** Start **

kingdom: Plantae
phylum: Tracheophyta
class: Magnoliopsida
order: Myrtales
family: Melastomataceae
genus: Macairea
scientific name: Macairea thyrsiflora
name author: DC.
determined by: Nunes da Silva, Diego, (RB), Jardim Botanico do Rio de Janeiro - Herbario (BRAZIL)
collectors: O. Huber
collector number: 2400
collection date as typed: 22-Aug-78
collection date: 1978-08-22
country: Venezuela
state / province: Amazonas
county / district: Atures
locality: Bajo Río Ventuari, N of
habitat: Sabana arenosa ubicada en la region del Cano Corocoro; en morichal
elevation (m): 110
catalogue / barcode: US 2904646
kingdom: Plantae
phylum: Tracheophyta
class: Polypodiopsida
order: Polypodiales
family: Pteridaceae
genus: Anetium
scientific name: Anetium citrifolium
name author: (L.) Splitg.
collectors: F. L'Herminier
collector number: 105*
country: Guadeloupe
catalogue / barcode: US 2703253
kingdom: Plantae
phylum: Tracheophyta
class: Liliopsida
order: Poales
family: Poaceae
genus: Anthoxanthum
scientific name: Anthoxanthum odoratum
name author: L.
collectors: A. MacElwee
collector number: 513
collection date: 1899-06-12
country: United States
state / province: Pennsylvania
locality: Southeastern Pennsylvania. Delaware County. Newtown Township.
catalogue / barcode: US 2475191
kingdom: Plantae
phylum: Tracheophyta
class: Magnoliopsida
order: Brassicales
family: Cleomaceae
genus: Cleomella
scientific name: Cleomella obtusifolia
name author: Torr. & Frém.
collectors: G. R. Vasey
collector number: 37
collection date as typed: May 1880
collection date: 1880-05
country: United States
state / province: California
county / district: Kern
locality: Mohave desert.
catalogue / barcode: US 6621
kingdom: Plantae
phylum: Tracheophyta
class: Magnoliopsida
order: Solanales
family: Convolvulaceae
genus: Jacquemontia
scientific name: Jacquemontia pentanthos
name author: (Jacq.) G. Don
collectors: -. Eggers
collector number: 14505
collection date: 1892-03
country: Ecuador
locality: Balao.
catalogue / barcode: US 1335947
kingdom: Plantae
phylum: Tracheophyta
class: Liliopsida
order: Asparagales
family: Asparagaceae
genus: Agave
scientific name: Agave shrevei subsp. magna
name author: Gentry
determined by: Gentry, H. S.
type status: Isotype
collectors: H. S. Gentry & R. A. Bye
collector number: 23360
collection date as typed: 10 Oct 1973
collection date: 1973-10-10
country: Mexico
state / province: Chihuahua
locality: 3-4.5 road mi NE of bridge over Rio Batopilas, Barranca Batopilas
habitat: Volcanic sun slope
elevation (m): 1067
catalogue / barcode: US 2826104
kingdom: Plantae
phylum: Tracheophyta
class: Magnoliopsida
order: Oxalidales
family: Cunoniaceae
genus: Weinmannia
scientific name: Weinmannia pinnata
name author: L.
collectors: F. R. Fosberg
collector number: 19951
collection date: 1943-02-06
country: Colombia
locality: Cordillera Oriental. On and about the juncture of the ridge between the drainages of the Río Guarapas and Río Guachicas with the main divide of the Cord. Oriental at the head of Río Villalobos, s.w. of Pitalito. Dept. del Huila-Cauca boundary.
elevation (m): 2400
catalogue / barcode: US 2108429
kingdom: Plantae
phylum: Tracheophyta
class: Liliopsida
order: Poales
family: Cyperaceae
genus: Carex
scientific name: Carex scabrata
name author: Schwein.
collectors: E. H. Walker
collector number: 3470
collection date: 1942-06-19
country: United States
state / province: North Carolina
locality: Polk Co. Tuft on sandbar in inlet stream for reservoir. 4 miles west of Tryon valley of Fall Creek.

** End **

To be done:
Write out, without changes, the stretch of the records from the line containing "collector number: 23360" through the end of the records.

Solution to the exercise:
collector number: 23360
collection date as typed: 10 Oct 1973
collection date: 1973-10-10
country: Mexico
state / province: Chihuahua
locality: 3-4.5 road mi NE of bridge over Rio Batopilas, Barranca Batopilas
habitat: Volcanic sun slope
elevation (m): 1067
catalogue / barcode: US 2826104
kingdom: Plantae
phylum: Tracheophyta
class: Magnoliopsida
order: Oxalidales
family: Cunoniaceae
genus: Weinmannia
scientific name: Weinmannia pinnata
name author: L.
collectors: F. R. Fosberg
collector number: 19951
collection date: 1943-02-06
country: Colombia
locality: Cordillera Oriental. On and about the juncture of the ridge between the drainages of the Río Guarapas and Río Guachicas with the main divide of the Cord. Oriental at the head of Río Villalobos, s.w. of Pitalito. Dept. del Huila-Cauca boundary.
elevation (m): 2400
catalogue / barcode: US 2108429
kingdom: Plantae
phylum: Tracheophyta
class: Liliopsida
order: Poales
family: Cyperaceae
genus: Carex
scientific name: Carex scabrata
name author: Schwein.
collectors: E. H. Walker
collector number: 3470
collection date: 1942-06-19
country: United States
state / province: North Carolina
locality: Polk Co. Tuft on sandbar in inlet stream for reservoir. 4 miles west of Tryon valley of Fall Creek.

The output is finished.